The Archbishops of Canterbury and York are pleading with members of the public and those standing for election next month to “reject the language of prejudice” and “not to stoke stigma or hatred towards people” on the grounds of their religion, culture, origin, identity or beliefs.
In a pastoral letter released ahead of the General Election on December 12, the Archbishops ask parishioners to “honour the gift of truth, both to speak it and to seek it”, and to engage with the political debates of the day with humility and love.
They also call for respectful engagement on social media.
“As followers of Jesus Christ each of us is called to honour the gift of truth, both to speak it and to seek it,” they write.
“We all have a responsibility to speak accurately, to challenge falsehoods when we hear them, and to be careful to separate facts from opinion.
“Offering facts and opinions should be done with humility and in love. People who hold different political views are not our enemies.”

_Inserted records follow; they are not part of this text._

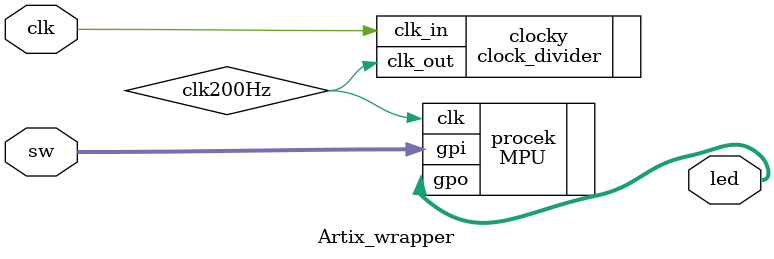
<source format=v>
`timescale 1ns / 1ps


module Artix_wrapper(
    input clk,
    input [7:0]sw,
    output [7:0]led
    );
    
    wire clk200Hz;
    
    clock_divider #
    (
        //.freq_div(10)
    )
    clocky
    (
        .clk_in(clk),
        .clk_out(clk200Hz)
    );
    
    
    MPU procek
    (
        .clk(clk200Hz),
        .gpo(led),
        .gpi(sw)
    );   
endmodule

</source>
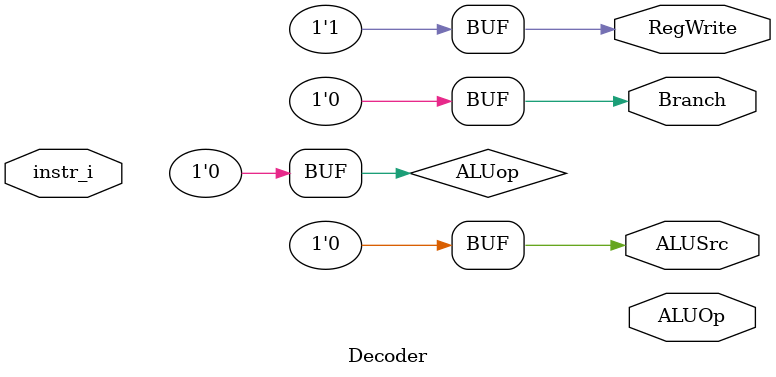
<source format=v>
/***************************************************
Student Name: 李勝維
Student ID: 0711239
***************************************************/

`timescale 1ns/1ps

module Decoder(
	input [32-1:0] 		instr_i,
	output wire			ALUSrc,
	output wire			RegWrite,
	output wire			Branch,
	output wire [2-1:0]	ALUOp
	);
	
//Internal Signals
// wire	[7-1:0]		opcode;
// wire [3-1:0]		funct3;
// wire	[3-1:0]		Instr_field;
// wire	[9-1:0]		Ctrl_o;

assign ALUSrc = 1'b0;
assign RegWrite = 1'b1;
assign Branch = 1'b0;
assign ALUop = 2'b10;

endmodule
</source>
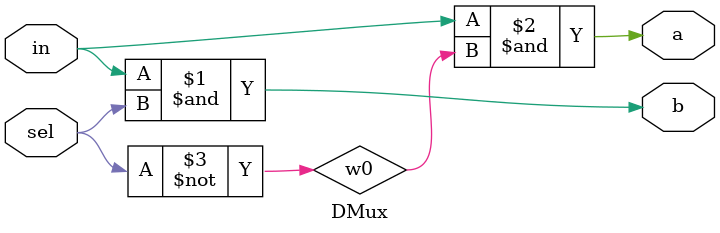
<source format=v>
/* módulo DMux */

`ifndef _DMux_
`define _DMux_

module DMux(a, b, in, sel);
    input in, sel;
    output a, b;
    wire w0;

    and and0(b, in, sel);
    not not0(w0, sel);
    and and1(a, in, w0);
    // Descrição de conexões internas do módulo

endmodule

`endif
</source>
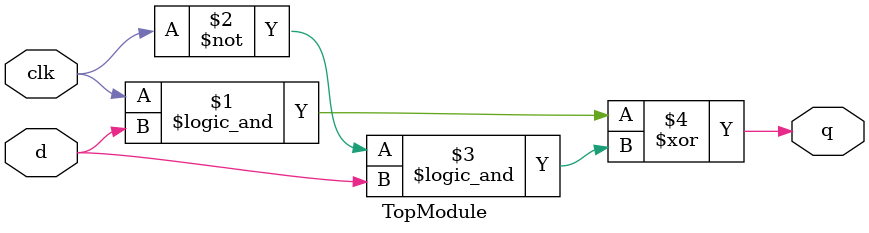
<source format=sv>


module TopModule (
  input clk,
  input d,
  output reg q
);

assign q = (clk && d) ^ (~clk && d);
endmodule

</source>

They go on to state that Christians have a role to play in building bridges and healing divisions, adding that they will be praying for “debates that seek to unite rather than divide, to bring us together and to rebuild trust in each other, in our institutions, and in our politics”.
“If we leave our echo-chambers and make a conscious effort to listen to people and ideas we disagree with it will help us understand where others are coming from in this election period, even though we may disagree vehemently,” they say.
“As Christians, in recognising God’s image in others who are not in our own image, we can start to build relationships that bridge political divides.”
Elsewhere, they write of their prayers for those in public office who “face huge responsibilities and challenges”, that they would “seek the common good and justice”.
They also tell Christians that taking part in the important decisions of the day “includes fulfilling our democratic duty to vote”.
“We call on all standing for election to reject the language of prejudice and not to stoke stigma or hatred towards people on the grounds of their religion, their culture, their origin, their identity or their belief,” they say.
“Several groups, especially in Jewish and Muslim communities, feel threatened and are in much anxiety. No individual or community in our shared society should have reason to lack confidence in their belonging or security, so parties must make it an absolute priority to offer positive reassurance and avoid anything that increases the perception of fear.”